• [Dataset]
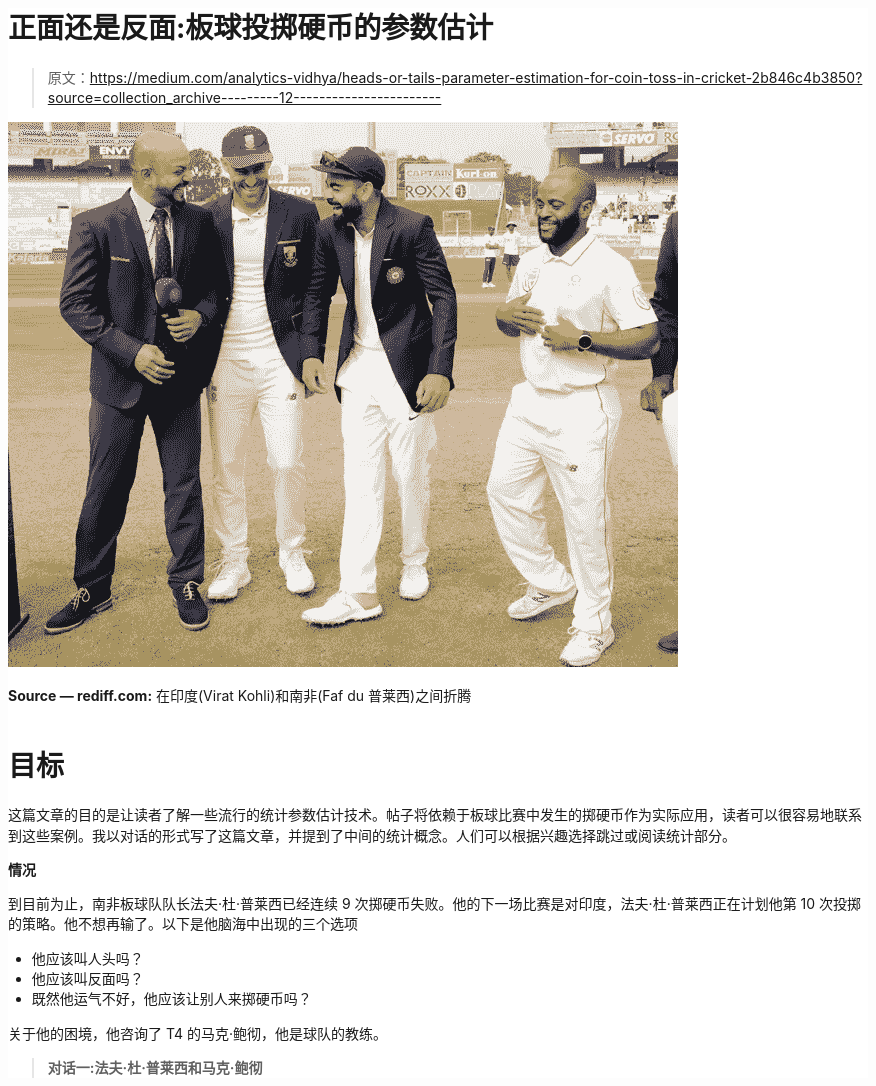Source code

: # 正面还是反面:板球投掷硬币的参数估计

> 原文：<https://medium.com/analytics-vidhya/heads-or-tails-parameter-estimation-for-coin-toss-in-cricket-2b846c4b3850?source=collection_archive---------12----------------------->

![](img/badb08931ce45ad190cfbbc6b843d1cc.png)

**Source — rediff.com:** 在印度(Virat Kohli)和南非(Faf du 普莱西)之间折腾

# 目标

这篇文章的目的是让读者了解一些流行的统计参数估计技术。帖子将依赖于板球比赛中发生的掷硬币作为实际应用，读者可以很容易地联系到这些案例。我以对话的形式写了这篇文章，并提到了中间的统计概念。人们可以根据兴趣选择跳过或阅读统计部分。

**情况**

到目前为止，南非板球队队长法夫·杜·普莱西已经连续 9 次掷硬币失败。他的下一场比赛是对印度，法夫·杜·普莱西正在计划他第 10 次投掷的策略。他不想再输了。以下是他脑海中出现的三个选项

*   他应该叫人头吗？
*   他应该叫反面吗？
*   既然他运气不好，他应该让别人来掷硬币吗？

关于他的困境，他咨询了 T4 的马克·鲍彻，他是球队的教练。

> **对话一:法夫·杜·普莱西和马克·鲍彻**
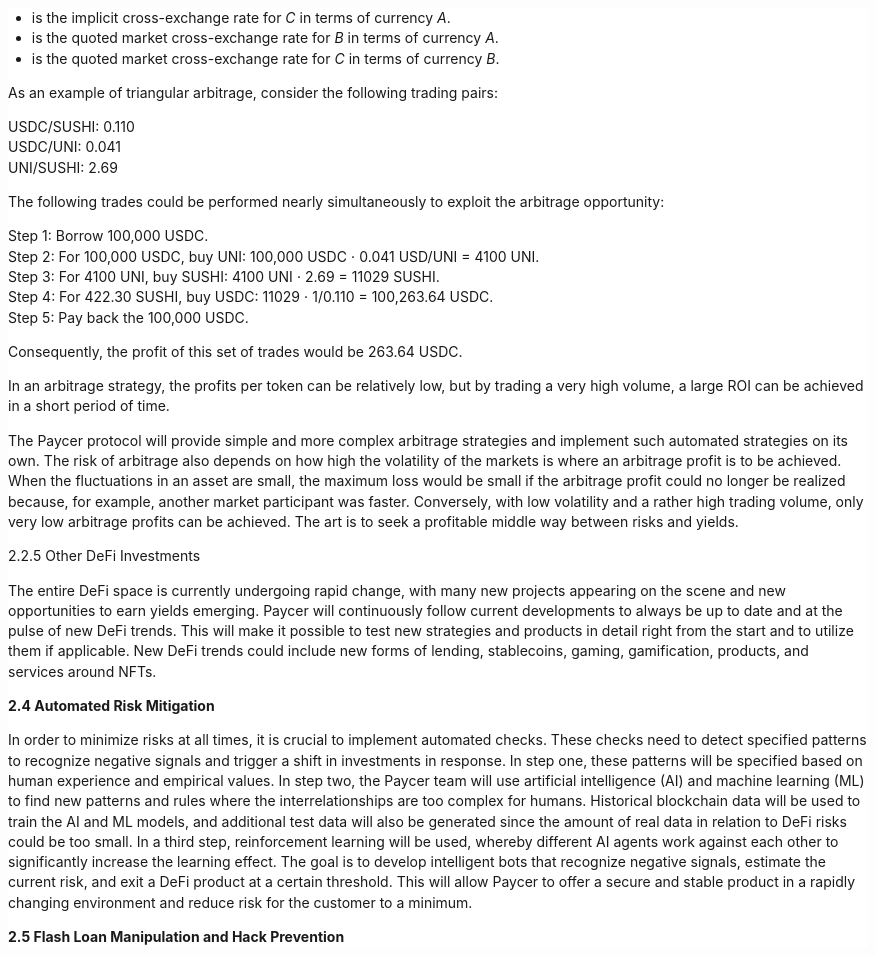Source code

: * is the implicit cross-exchange rate for _C_ in terms of currency _A_.
* is the quoted market cross-exchange rate for _B_ in terms of currency _A_.
* is the quoted market cross-exchange rate for _C_ in terms of currency _B_.

As an example of triangular arbitrage, consider the following trading pairs:

USDC/SUSHI: 0.110  
USDC/UNI: 0.041  
UNI/SUSHI: 2.69

The following trades could be performed nearly simultaneously to exploit the arbitrage opportunity:

Step 1: Borrow 100,000 USDC.  
Step 2: For 100,000 USDC, buy UNI: 100,000 USDC ⋅ 0.041 USD/UNI = 4100 UNI.  
Step 3: For 4100 UNI, buy SUSHI: 4100 UNI ⋅ 2.69 = 11029 SUSHI.  
Step 4: For 422.30 SUSHI, buy USDC: 11029 ⋅ 1/0.110 = 100,263.64 USDC.  
Step 5: Pay back the 100,000 USDC.

Consequently, the profit of this set of trades would be 263.64 USDC.

In an arbitrage strategy, the profits per token can be relatively low, but by trading a very high volume, a large ROI can be achieved in a short period of time.

The Paycer protocol will provide simple and more complex arbitrage strategies and implement such automated strategies on its own. The risk of arbitrage also depends on how high the volatility of the markets is where an arbitrage profit is to be achieved. When the fluctuations in an asset are small, the maximum loss would be small if the arbitrage profit could no longer be realized because, for example, another market participant was faster. Conversely, with low volatility and a rather high trading volume, only very low arbitrage profits can be achieved. The art is to seek a profitable middle way between risks and yields.

2.2.5 Other DeFi Investments

The entire DeFi space is currently undergoing rapid change, with many new projects appearing on the scene and new opportunities to earn yields emerging. Paycer will continuously follow current developments to always be up to date and at the pulse of new DeFi trends. This will make it possible to test new strategies and products in detail right from the start and to utilize them if applicable. New DeFi trends could include new forms of lending, stablecoins, gaming, gamification, products, and services around NFTs.

**2.4 Automated Risk Mitigation**

In order to minimize risks at all times, it is crucial to implement automated checks. These checks need to detect specified patterns to recognize negative signals and trigger a shift in investments in response. In step one, these patterns will be specified based on human experience and empirical values. In step two, the Paycer team will use artificial intelligence \(AI\) and machine learning \(ML\) to find new patterns and rules where the interrelationships are too complex for humans. Historical blockchain data will be used to train the AI and ML models, and additional test data will also be generated since the amount of real data in relation to DeFi risks could be too small. In a third step, reinforcement learning will be used, whereby different AI agents work against each other to significantly increase the learning effect. The goal is to develop intelligent bots that recognize negative signals, estimate the current risk, and exit a DeFi product at a certain threshold. This will allow Paycer to offer a secure and stable product in a rapidly changing environment and reduce risk for the customer to a minimum.

**2.5 Flash Loan Manipulation and Hack Prevention**

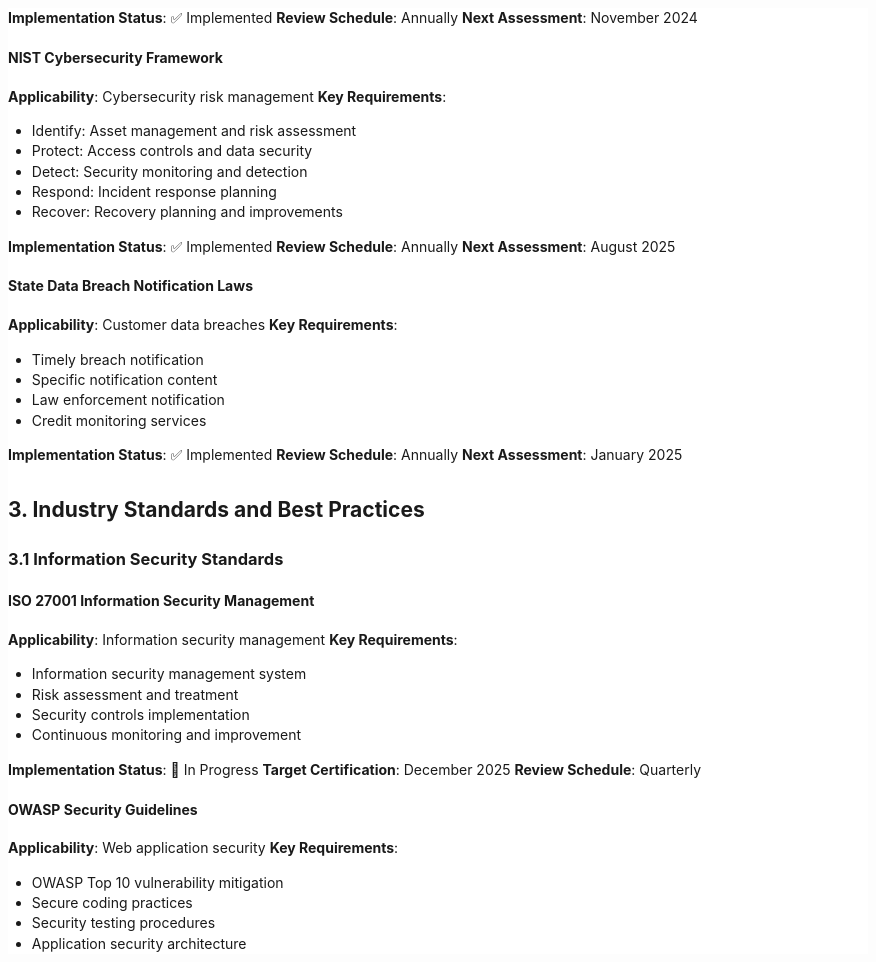 **Implementation Status**: ✅ Implemented
**Review Schedule**: Annually
**Next Assessment**: November 2024

#### NIST Cybersecurity Framework
**Applicability**: Cybersecurity risk management
**Key Requirements**:
- Identify: Asset management and risk assessment
- Protect: Access controls and data security
- Detect: Security monitoring and detection
- Respond: Incident response planning
- Recover: Recovery planning and improvements

**Implementation Status**: ✅ Implemented
**Review Schedule**: Annually
**Next Assessment**: August 2025

#### State Data Breach Notification Laws
**Applicability**: Customer data breaches
**Key Requirements**:
- Timely breach notification
- Specific notification content
- Law enforcement notification
- Credit monitoring services

**Implementation Status**: ✅ Implemented
**Review Schedule**: Annually
**Next Assessment**: January 2025

## 3. Industry Standards and Best Practices

### 3.1 Information Security Standards

#### ISO 27001 Information Security Management
**Applicability**: Information security management
**Key Requirements**:
- Information security management system
- Risk assessment and treatment
- Security controls implementation
- Continuous monitoring and improvement

**Implementation Status**: 🔄 In Progress
**Target Certification**: December 2025
**Review Schedule**: Quarterly

#### OWASP Security Guidelines
**Applicability**: Web application security
**Key Requirements**:
- OWASP Top 10 vulnerability mitigation
- Secure coding practices
- Security testing procedures
- Application security architecture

• [What is required]
What you return should match the entries word for word, pictures aside.

• [Solution for this exercise]
Source code

: # 正面还是反面:板球投掷硬币的参数估计

> 原文：<https://medium.com/analytics-vidhya/heads-or-tails-parameter-estimation-for-coin-toss-in-cricket-2b846c4b3850?source=collection_archive---------12----------------------->

![](img/badb08931ce45ad190cfbbc6b843d1cc.png)

**Source — rediff.com:** 在印度(Virat Kohli)和南非(Faf du 普莱西)之间折腾

# 目标

这篇文章的目的是让读者了解一些流行的统计参数估计技术。帖子将依赖于板球比赛中发生的掷硬币作为实际应用，读者可以很容易地联系到这些案例。我以对话的形式写了这篇文章，并提到了中间的统计概念。人们可以根据兴趣选择跳过或阅读统计部分。

**情况**

到目前为止，南非板球队队长法夫·杜·普莱西已经连续 9 次掷硬币失败。他的下一场比赛是对印度，法夫·杜·普莱西正在计划他第 10 次投掷的策略。他不想再输了。以下是他脑海中出现的三个选项

*   他应该叫人头吗？
*   他应该叫反面吗？
*   既然他运气不好，他应该让别人来掷硬币吗？

关于他的困境，他咨询了 T4 的马克·鲍彻，他是球队的教练。

> **对话一:法夫·杜·普莱西和马克·鲍彻**
Source code

: * is the implicit cross-exchange rate for _C_ in terms of currency _A_.
* is the quoted market cross-exchange rate for _B_ in terms of currency _A_.
* is the quoted market cross-exchange rate for _C_ in terms of currency _B_.

As an example of triangular arbitrage, consider the following trading pairs:

USDC/SUSHI: 0.110  
USDC/UNI: 0.041  
UNI/SUSHI: 2.69

The following trades could be performed nearly simultaneously to exploit the arbitrage opportunity:

Step 1: Borrow 100,000 USDC.  
Step 2: For 100,000 USDC, buy UNI: 100,000 USDC ⋅ 0.041 USD/UNI = 4100 UNI.  
Step 3: For 4100 UNI, buy SUSHI: 4100 UNI ⋅ 2.69 = 11029 SUSHI.  
Step 4: For 422.30 SUSHI, buy USDC: 11029 ⋅ 1/0.110 = 100,263.64 USDC.  
Step 5: Pay back the 100,000 USDC.

Consequently, the profit of this set of trades would be 263.64 USDC.

In an arbitrage strategy, the profits per token can be relatively low, but by trading a very high volume, a large ROI can be achieved in a short period of time.

The Paycer protocol will provide simple and more complex arbitrage strategies and implement such automated strategies on its own. The risk of arbitrage also depends on how high the volatility of the markets is where an arbitrage profit is to be achieved. When the fluctuations in an asset are small, the maximum loss would be small if the arbitrage profit could no longer be realized because, for example, another market participant was faster. Conversely, with low volatility and a rather high trading volume, only very low arbitrage profits can be achieved. The art is to seek a profitable middle way between risks and yields.

2.2.5 Other DeFi Investments

The entire DeFi space is currently undergoing rapid change, with many new projects appearing on the scene and new opportunities to earn yields emerging. Paycer will continuously follow current developments to always be up to date and at the pulse of new DeFi trends. This will make it possible to test new strategies and products in detail right from the start and to utilize them if applicable. New DeFi trends could include new forms of lending, stablecoins, gaming, gamification, products, and services around NFTs.

**2.4 Automated Risk Mitigation**

In order to minimize risks at all times, it is crucial to implement automated checks. These checks need to detect specified patterns to recognize negative signals and trigger a shift in investments in response. In step one, these patterns will be specified based on human experience and empirical values. In step two, the Paycer team will use artificial intelligence \(AI\) and machine learning \(ML\) to find new patterns and rules where the interrelationships are too complex for humans. Historical blockchain data will be used to train the AI and ML models, and additional test data will also be generated since the amount of real data in relation to DeFi risks could be too small. In a third step, reinforcement learning will be used, whereby different AI agents work against each other to significantly increase the learning effect. The goal is to develop intelligent bots that recognize negative signals, estimate the current risk, and exit a DeFi product at a certain threshold. This will allow Paycer to offer a secure and stable product in a rapidly changing environment and reduce risk for the customer to a minimum.

**2.5 Flash Loan Manipulation and Hack Prevention**

 **Implementation Status**: ✅ Implemented
**Review Schedule**: Annually
**Next Assessment**: November 2024

#### NIST Cybersecurity Framework
**Applicability**: Cybersecurity risk management
**Key Requirements**:
- Identify: Asset management and risk assessment
- Protect: Access controls and data security
- Detect: Security monitoring and detection
- Respond: Incident response planning
- Recover: Recovery planning and improvements

**Implementation Status**: ✅ Implemented
**Review Schedule**: Annually
**Next Assessment**: August 2025

#### State Data Breach Notification Laws
**Applicability**: Customer data breaches
**Key Requirements**:
- Timely breach notification
- Specific notification content
- Law enforcement notification
- Credit monitoring services

**Implementation Status**: ✅ Implemented
**Review Schedule**: Annually
**Next Assessment**: January 2025

## 3. Industry Standards and Best Practices

### 3.1 Information Security Standards

#### ISO 27001 Information Security Management
**Applicability**: Information security management
**Key Requirements**:
- Information security management system
- Risk assessment and treatment
- Security controls implementation
- Continuous monitoring and improvement

**Implementation Status**: 🔄 In Progress
**Target Certification**: December 2025
**Review Schedule**: Quarterly

#### OWASP Security Guidelines
**Applicability**: Web application security
**Key Requirements**:
- OWASP Top 10 vulnerability mitigation
- Secure coding practices
- Security testing procedures
- Application security architecture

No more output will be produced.